La manifestation a toutefois été déclarée illégale par le Service de police de la Ville de Montréal (SPVM) puisque l'itinéraire de la marche n'avait pas été divulgué, comme l'exige le règlement municipal P-6.

Manifestation du 22 septembre, au centre-ville de Montréal Manifestation du 22 septembre, au centre-ville de Montréal

Deux avis de dispersion ont été donnés à la foule aux environs de 16 h, après que des projectiles aient été lancés en direction des policiers. Deux manifestants ont été arrêtés.

Un policier a par ailleurs été blessé au genou, selon le SPVM, qui a annoncé sur le réseau Twitter vers 16 h 30 que la manifestation était terminée.

En réponse à un tweet du nouveau député péquiste et ancien président de la Fédération étudiante collégiale du Québec (FECQ), Léo Bureau-Blouin, la Coalition large de l'Association pour une solidarité syndicale étudiante (CLASSE) lui a demandé son avis sur l'intervention policière, ce à quoi il n'a pas répondu.

La CLASSE veut la gratuité scolaire

Malgré l'annulation cette semaine de la hausse des droits de scolarité par le nouveau gouvernement péquiste, la CLASSE a tenu à organiser samedi un rassemblement dans la métropole, comme à tous les 22 du mois depuis le printemps dernier.

L'organisation étudiante plaide en faveur de la gratuité scolaire, alors que le gouvernement Marois propose plutôt une indexation des droits de scolarité.

« Beaucoup de gens ignorent que la gratuité n'est pas un choix économique mais politique et que nous pourrions facilement la financer. » — Jeanne Reynolds, co-porte-parole de la CLASSE

Selon la co-porte-parole de la CLASSE, Jeanne Reynolds, une étape a été franchie et il faut « célébrer la victoire », même si le combat se poursuit. Elle soutient que l'indexation entre dans une « logique marchande » similaire à celle d'une hausse des frais de scolarité, et qu'il s'agirait d'une mesure régressive. Il faut donc maintenir la pression sur les élus, insiste Mme Reynolds.

« Je crois à la gratuité scolaire, pas juste pour moi mais pour les générations à venir », a affirmé pour sa part une manifestante.

Léo Bureau-Blouin plaide pour l'indexation

De son côté, Léo Bureau-Blouin croit maintenant que l'indexation est « raisonnable et acceptable », alors qu'il défendait le gel des droits de scolarité lorsqu'il était président de la FECQ.

La députée de Gouin et co-chef de Québec solidaire, Françoise David, participait elle aussi à la manifestation. « [Cet événement] a pour but de rappeler que ce que veut la CLASSE, c'est aussi ce que veut Québec solidaire, et c'est la gratuité scolaire », a-t-elle rappelé.
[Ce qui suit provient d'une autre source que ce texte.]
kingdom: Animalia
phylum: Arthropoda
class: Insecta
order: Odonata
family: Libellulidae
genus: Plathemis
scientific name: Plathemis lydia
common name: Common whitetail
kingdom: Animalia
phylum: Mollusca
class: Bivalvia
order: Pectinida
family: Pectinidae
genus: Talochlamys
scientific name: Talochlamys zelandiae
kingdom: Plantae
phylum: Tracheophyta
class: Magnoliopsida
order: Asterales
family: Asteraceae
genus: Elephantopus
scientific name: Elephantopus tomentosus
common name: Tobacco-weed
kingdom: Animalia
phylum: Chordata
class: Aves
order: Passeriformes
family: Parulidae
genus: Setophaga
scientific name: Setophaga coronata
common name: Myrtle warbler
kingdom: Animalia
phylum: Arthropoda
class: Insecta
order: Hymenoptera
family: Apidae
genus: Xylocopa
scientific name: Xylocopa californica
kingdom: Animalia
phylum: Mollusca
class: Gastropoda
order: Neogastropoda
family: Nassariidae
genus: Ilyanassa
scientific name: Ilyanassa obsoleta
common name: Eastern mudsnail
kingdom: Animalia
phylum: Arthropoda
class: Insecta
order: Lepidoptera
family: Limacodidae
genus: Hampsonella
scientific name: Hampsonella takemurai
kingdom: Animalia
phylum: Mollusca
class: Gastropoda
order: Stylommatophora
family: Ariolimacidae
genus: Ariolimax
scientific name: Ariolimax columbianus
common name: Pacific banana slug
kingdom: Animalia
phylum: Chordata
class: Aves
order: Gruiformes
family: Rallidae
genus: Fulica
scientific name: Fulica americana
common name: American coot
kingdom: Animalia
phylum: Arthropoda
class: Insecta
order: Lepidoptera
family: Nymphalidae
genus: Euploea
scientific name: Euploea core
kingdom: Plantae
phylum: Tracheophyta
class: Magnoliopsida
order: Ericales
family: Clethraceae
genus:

Des représentants d'Option nationale, le parti de Jean-Martin Aussant qui demande lui aussi la gratuité scolaire à tous les niveaux, ont également participé à la marche.

QS veut une enquête publique

En marge de la marche, la co-porte-parole de Québec solidaire (QS), Françoise David, a exhorté le nouveau gouvernement péquiste à mettre sur pied une enquête publique sur le travail des policiers pendant les manifestations étudiantes du printemps dernier.

Il s'agit d'une nécessité démocratique, a-t-elle indiqué, soulignant que trop de manifestations ont connu des arrestations arbitraires.

QS joint s'associe ainsi au collectif de 131 enseignants qui ont signé une lettre publiée dans Le Devoir, le 19 septembre, réclamant une enquête indépendante. Ils s'interrogeaient notamment sur les arrestations de masse, les arrestations et détentions arbitraires, la présence possible d'agents provocateurs, etc.

La députée de Gouin a par ailleurs souligné l'ouverture « encourageante » du nouveau ministre de la Sécurité publique, Stéphane Bergeron. Au cours d'un point de presse, la semaine dernière, celui-ci a déclaré que si « les policiers, lors des événements du printemps dernier, ont agi avec tout le professionnalisme requis dans les circonstances (...), on a eu vent de quelques cas particuliers, alors il faudra voir quels gestes on posera pour aller au fond des choses dans ce dossier-là », ajoutant qu'il n'écartait rien.

Reste à savoir si le politicien passera de la parole aux actes, a précisé Françoise David.